BTW, autoboxing/unboxing is internally the same as the first method.
Keep away from the second approach, best bet would be the autoboxing if you're using java 1.5, anything earlier your first example would be best.
The solution using the String method is not so good for a variety of reasons. Some are aesthetic reasons others are practical.
On a practical front more objects get created by the String version than the more normal form (as you have expressed in your first example).
On an aesthetic note, I think that the second version obscures the intent of the code and that is nearly as important as getting it to produce the result you want.

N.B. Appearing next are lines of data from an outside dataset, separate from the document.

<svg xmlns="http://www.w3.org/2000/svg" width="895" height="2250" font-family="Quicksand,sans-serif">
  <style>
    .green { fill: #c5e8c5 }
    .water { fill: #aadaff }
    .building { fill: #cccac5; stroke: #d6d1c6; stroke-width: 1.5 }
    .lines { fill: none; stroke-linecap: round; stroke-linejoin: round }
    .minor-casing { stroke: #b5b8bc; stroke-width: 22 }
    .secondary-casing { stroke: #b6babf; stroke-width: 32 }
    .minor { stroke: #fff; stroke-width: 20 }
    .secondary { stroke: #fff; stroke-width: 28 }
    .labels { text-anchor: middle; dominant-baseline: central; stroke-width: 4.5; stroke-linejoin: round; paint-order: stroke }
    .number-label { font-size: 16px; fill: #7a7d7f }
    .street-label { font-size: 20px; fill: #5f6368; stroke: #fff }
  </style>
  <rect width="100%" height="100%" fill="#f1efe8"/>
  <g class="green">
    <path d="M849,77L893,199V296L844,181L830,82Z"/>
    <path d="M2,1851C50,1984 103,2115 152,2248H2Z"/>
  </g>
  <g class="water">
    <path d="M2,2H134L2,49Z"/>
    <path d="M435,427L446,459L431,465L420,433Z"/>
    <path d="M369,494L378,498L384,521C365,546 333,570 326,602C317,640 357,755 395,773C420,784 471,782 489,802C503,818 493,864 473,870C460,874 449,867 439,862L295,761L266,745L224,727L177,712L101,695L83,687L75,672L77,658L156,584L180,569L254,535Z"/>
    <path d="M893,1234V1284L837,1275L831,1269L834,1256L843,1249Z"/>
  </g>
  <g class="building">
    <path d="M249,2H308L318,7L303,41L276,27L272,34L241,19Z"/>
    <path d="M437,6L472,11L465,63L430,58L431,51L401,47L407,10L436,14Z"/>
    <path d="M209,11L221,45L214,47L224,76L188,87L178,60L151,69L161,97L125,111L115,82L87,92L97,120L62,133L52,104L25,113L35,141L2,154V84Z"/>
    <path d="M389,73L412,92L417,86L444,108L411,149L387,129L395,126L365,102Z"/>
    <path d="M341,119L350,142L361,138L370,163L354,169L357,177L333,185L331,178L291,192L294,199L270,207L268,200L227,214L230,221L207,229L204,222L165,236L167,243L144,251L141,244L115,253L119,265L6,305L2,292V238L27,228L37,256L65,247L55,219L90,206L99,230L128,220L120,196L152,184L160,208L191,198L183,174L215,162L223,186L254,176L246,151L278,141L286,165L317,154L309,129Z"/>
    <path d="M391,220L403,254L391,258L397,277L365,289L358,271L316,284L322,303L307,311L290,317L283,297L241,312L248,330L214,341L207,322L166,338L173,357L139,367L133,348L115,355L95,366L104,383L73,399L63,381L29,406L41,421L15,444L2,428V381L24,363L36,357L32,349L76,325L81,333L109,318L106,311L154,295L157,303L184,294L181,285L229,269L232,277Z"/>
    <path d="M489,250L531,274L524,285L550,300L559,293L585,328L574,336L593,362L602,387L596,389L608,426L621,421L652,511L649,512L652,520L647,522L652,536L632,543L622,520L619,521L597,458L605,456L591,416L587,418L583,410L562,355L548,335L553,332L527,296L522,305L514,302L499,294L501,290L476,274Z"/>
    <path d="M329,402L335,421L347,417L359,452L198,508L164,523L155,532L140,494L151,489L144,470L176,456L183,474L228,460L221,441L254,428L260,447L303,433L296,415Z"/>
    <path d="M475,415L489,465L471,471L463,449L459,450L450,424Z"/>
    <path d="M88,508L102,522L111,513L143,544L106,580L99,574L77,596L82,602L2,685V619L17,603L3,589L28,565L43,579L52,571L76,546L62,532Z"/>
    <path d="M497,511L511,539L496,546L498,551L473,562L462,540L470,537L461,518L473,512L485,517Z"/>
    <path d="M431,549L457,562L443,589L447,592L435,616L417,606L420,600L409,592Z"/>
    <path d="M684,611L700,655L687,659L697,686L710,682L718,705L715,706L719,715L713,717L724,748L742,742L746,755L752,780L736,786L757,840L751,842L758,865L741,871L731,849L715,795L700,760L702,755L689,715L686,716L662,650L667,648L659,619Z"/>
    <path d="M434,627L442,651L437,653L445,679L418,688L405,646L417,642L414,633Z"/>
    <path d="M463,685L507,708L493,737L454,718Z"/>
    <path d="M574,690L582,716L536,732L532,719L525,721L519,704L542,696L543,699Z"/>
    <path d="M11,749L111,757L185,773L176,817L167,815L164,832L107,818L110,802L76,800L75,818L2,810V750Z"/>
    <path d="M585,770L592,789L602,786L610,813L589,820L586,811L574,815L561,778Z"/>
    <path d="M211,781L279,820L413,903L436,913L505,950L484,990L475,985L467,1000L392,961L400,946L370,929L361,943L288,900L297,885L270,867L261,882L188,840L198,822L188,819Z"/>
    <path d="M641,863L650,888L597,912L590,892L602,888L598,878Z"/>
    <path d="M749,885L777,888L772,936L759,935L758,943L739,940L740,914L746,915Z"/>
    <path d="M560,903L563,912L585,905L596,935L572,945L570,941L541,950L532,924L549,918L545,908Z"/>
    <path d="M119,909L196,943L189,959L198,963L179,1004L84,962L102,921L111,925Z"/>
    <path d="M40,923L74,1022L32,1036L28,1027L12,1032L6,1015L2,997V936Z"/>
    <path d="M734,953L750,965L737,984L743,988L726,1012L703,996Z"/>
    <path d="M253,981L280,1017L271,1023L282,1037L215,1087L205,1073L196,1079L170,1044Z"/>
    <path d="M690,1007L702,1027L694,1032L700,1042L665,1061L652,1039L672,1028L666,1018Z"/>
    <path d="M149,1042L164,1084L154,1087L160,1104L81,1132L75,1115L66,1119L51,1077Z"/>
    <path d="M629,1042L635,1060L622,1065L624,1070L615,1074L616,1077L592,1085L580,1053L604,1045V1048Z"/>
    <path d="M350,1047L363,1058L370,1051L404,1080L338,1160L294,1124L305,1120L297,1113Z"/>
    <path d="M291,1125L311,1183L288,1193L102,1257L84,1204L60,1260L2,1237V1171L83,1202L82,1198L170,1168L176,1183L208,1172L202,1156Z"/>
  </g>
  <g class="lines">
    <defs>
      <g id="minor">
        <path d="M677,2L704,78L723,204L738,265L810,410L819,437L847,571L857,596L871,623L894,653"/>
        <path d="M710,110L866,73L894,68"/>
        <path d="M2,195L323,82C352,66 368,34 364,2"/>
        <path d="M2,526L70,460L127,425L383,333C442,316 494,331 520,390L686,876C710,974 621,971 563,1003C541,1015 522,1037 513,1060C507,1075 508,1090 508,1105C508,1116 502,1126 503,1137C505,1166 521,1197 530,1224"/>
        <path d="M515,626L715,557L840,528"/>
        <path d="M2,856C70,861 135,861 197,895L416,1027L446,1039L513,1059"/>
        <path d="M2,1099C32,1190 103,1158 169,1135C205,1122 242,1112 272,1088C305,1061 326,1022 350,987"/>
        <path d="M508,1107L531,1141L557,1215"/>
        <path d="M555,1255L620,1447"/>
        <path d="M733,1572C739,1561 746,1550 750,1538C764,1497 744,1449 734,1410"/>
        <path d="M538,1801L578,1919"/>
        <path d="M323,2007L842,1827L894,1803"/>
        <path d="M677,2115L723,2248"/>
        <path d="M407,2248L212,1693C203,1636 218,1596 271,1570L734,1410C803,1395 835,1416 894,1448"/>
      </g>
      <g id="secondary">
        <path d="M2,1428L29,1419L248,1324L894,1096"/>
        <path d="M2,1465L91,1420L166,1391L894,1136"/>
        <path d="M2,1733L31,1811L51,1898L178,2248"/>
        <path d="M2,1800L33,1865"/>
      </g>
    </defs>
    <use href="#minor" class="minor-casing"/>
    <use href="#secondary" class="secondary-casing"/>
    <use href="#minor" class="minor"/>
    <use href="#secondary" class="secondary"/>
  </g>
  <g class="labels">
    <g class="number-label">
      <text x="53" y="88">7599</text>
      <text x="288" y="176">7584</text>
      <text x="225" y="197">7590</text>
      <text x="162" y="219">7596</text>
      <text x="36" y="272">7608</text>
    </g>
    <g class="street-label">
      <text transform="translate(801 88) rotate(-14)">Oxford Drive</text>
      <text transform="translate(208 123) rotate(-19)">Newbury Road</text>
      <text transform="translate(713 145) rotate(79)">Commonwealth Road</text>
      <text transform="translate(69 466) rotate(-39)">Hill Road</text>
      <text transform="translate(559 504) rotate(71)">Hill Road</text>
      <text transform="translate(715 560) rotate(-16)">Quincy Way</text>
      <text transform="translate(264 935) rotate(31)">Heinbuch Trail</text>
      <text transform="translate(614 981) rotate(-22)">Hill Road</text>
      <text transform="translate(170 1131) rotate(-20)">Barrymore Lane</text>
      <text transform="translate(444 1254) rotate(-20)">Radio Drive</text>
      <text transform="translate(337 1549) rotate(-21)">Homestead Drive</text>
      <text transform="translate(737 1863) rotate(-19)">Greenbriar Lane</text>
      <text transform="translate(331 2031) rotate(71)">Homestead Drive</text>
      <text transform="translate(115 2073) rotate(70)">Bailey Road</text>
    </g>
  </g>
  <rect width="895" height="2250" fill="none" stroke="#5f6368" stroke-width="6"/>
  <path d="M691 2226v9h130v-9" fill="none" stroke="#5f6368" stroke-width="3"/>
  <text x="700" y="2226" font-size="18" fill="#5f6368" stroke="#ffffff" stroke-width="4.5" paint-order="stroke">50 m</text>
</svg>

toolkit's answer above is correct and the best way, but it doesn't give a full explanation of what is happening.
Assuming Java 5 or later:
Integer a = new Integer(2); // or even just Integer a = 2;
a *= 10;
System.out.println(a); // will output 20
What you need to know is that this is the exact same as doing:
Integer a = new Integer(2); // or even just Integer a = 2;
a = a.intValue() * 10;
System.out.println(a.intValue()); // will output 20
By performing the operation (in this case *=) on the object 'a', you are not changing the int value inside the 'a' object, but actually assigning a new object to 'a'.
This is because 'a' gets auto-unboxed in order to perform the multiplication, and then the result of the multiplication gets auto-boxed and assigned to 'a'.
Integer is an immutable object. (All wrapper classes are immutable.)
Take for example this piece of code:
static void test() {
Integer i = new Integer(10);
System.out.println("StartingMemory: " + System.identityHashCode(i));
changeInteger(i);
System.out.println("Step1: " + i);
changeInteger(++i);
System.out.println("Step2: " + i.intValue());
System.out.println("MiddleMemory: " + System.identityHashCode(i));
}
static void changeInteger(Integer i) {
System.out.println("ChangeStartMemory: " + System.identityHashCode(i));
System.out.println("ChangeStartValue: " + i);
i++;
System.out.println("ChangeEnd: " + i);
System.out.println("ChangeEndMemory: " + System.identityHashCode(i));
}
The output will be:
StartingMemory: 1373539035
ChangeStartMemory: 1373539035
ChangeStartValue: 10
ChangeEnd: 11
ChangeEndMemory: 190331520
Step1: 10
ChangeStartMemory: 190331520
ChangeStartValue: 11
ChangeEnd: 12
ChangeEndMemory: 1298706257
Step2: 11
MiddleMemory: 190331520
You can see the memory address for 'i' is changing (your memory addresses will be different).
Now lets do a little test with reflection, add this onto the end of the test() method:
System.out.println("MiddleMemory: " + System.identityHashCode(i));
try {
final Field f = i.getClass().getDeclaredField("value");
f.setAccessible(true);
f.setInt(i, 15);
System.out.println("Step3: " + i.intValue());
System.out.println("EndingMemory: " + System.identityHashCode(i));
} catch (final Exception e) {
e.printStackTrace();
}
The additional output will be:
MiddleMemory: 190331520
Step2: 15
MiddleMemory: 190331520
You can see that the memory address for 'i' did not change, even though we changed its value using reflection.
(DO NOT USE REFLECTION THIS WAY IN REAL LIFE!!)